If you don’t have a few thousand in the bank to cover the costs (flight, hotel, fuel, food), the firm you work for will have to front the money. Either way, you have to ensure this is tracked as reimbursed expenses for tax purposes (unless you’re salaried with the firm). The benefit of paying for these things yourself are tax write off opportunities as well as frequent flyer miles with certain airlines.

If you can use expedia.com, drive a car, and find your way around an airport, you’ll be fine. Sometimes you get to meet new people you sit next to on the plane. Yes, there are cool people in coach, but you want to strive to be in first class even if the company will only fund coach. Make sure you use your own miles program vs. the companies if you can. You aren’t paid for your travel time like lawyers, so it’s nice to have some way to offset costs; i.e. being able to work. Trying to type on your laptop in coach is torture vs. first class.

Expense Reporting

A lot of consultants, even if salaried, are required to document their time and expenses. This means documenting, usually in some web based time tracking program. Thus, you need to be aware of how much time you’re spending on tasks, what those tasks were, and how much more you think you’ll do. This can get tricky, too, when you end up in a staff aug position and basically end up running the project. Suddenly you’re holding the ball, and people are wondering why you’re billing time for meetings vs. coding… you can get into really uncomfortable, and extremely irritating and unfair situations. Examples include being the architect & mentoring company employed developers on the project, and when the UAT comes up at the end of an Agile SCRUM Sprint, you show zero User Story points completed, and people in charge question what value you’re providing.

If you document well, cya (cover yer arse), and have transparency with the client into what you’re spending your time on by talking to them early and often, you’ll do fine. While they often don’t plan for you to spend a lot of your time in meetings for doing architecture, as long as they’re aware that out of 4 months of billable hours, 2 months were spent helping the client align their processes to ensure they could support the app, ensure the user stories/features in the application were valid, and the design was actually capable of being built… then you’ll at least get paid.

Document your time, be aware of what you’re working on, and what you need to work on. Communicate what you’re doing for the client often.

Meeting the Client and Its Stakeholders

I like meeting new people. I like talking. I like meeting successful people and learning from them. Consulting with companies that desire your expertise teaches you a lot about software that supersedes the construction of it, but how it’s actually consumed and sold. This makes you question a lot of the commonly held beliefs by OOP Purists and other fads touted in the news. It’s awesome. You get to learn how to build software, how to fix it, how to align teams, how to prevent fire drills, why you’d even want to prevent a fire drill, how to compromise amongst silo’d departments, how it’s sold… the list goes on and on.

To get things done, and get bigger problems resolved (like using the wrong technology stack/methodologies/processes), you’ll have to meet & talk with the big wigs. If you aren’t comfortable talking with upper level management, having an MBA helps. If that isn’t your thing, find someone who is good at it, and learn. Sometimes these are either A) the only people that can move you forward and/or B) they’ll great at articulating why you’re so eff’d and just need to deal with it.

Bottom line, you can get the REAL story behind why the way things are, and exactly where they are going by talking to project stakeholders vs. the variety of “this is my world at this company” responses you’ll get from interviewing employees who aren’t Director level or higher.

• _Instructions to follow_: Carry on the piece about working as a software consultant, starting right after its last sentence.

• _Data section_:
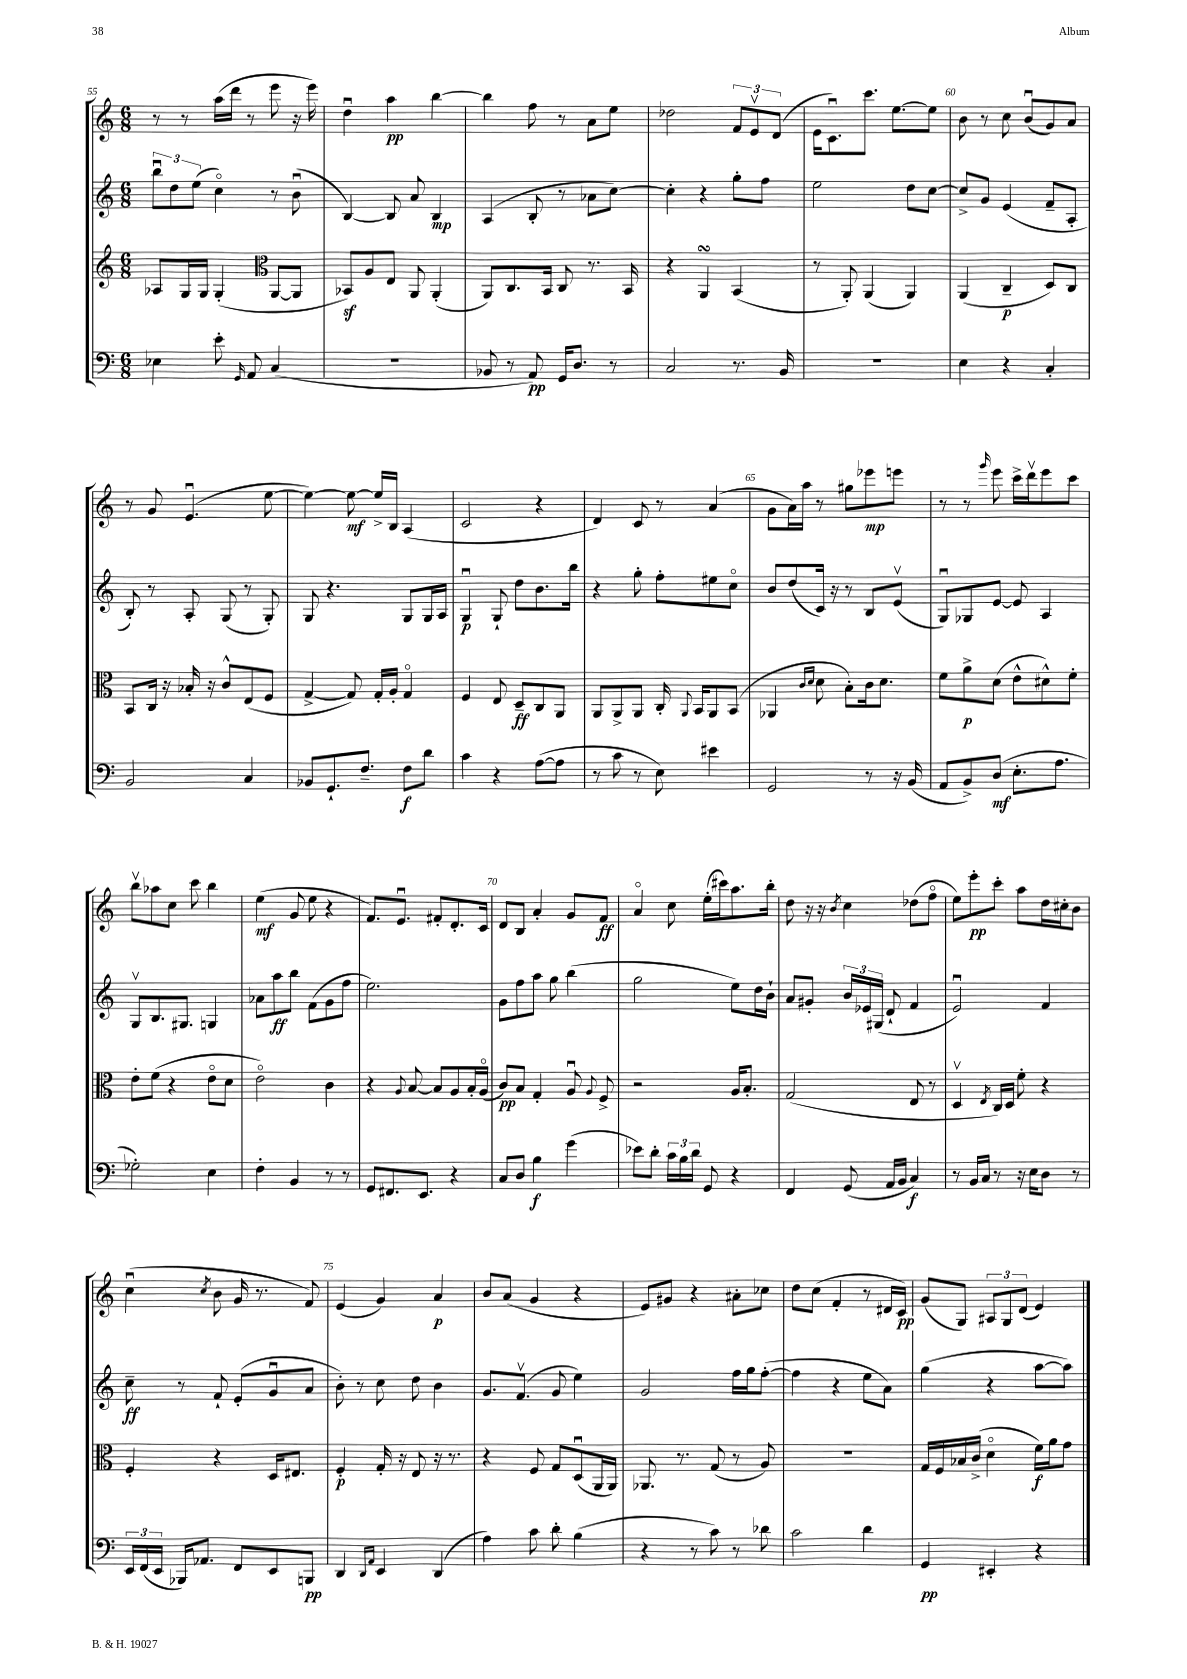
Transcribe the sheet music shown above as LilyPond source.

• _Final result_:
Offering Professional, 3rd Party Opinions

Often you’re firm will be hired for your realm of expertise. Other times, they already have the expertise, whether internal employees or another firm, and just want your opinion as a 3rd party who isn’t currently involved nor has stake in the current project. They actually care what you’re opinion is and pay for it. This helps them confirm what they already know with an “iron clad” assessment, or perhaps challenging strongly held beliefs in a certain section of the company.

Sometimes these validations, such as:

“Yes, this other consulting firm is billing out a bunch of n00bs to you for $150/hr, and yes, you’re internal employee DID in fact build something amazing in 1 week what the 2 n00bs couldn’t do in 3 months.”

…lead to consulting engagements. Sometimes confirming what the company already knows builds trust, and thus leads to a longer term engagement.

Other times you’re actually hired for a less valued position such as staff augmentation, but you’re experience/knowledge ARE in fact beneficial the project. Thus, you need to find a way to ensure those who need to know learn about what you know. If you sucked, you wouldn’t be hired for your high price, thus, ensure the client gets value from you via your professional opinions.

Dressing Nice

I’ve mentioned this countless times before. Clothes make the man. Women typically dress to impress other women; in this case, women need to dress to impress the client. Business casual is usually ok, although, the larger the account, the more formal you need to look. In my opinion, you CANNOT be overdressed for an engagement. If someone mentions on the side you don’t have to, they’re either threatened, or don’t understand the game.

Dress to impress. If you look impressive, you must be impressive. You’re thus apparently successful because you’re knowledgeable. This includes accessories such as the car you drive, the bag/briefcase you carry, and the business card you deploy.

Attending Meetings for a Company You Don’t Work For

Sometimes, especially if you end up being a shield for the rest of the team, or if you just want to learn about the lay of the land, the players, and all the drama, you’ll need to attend company meetings. These are often a waste of time, or things to be avoided at all costs. However, to management, THIS is their transparency to give to stakeholders at some companies. Providing attendance by your firm is often a requirement.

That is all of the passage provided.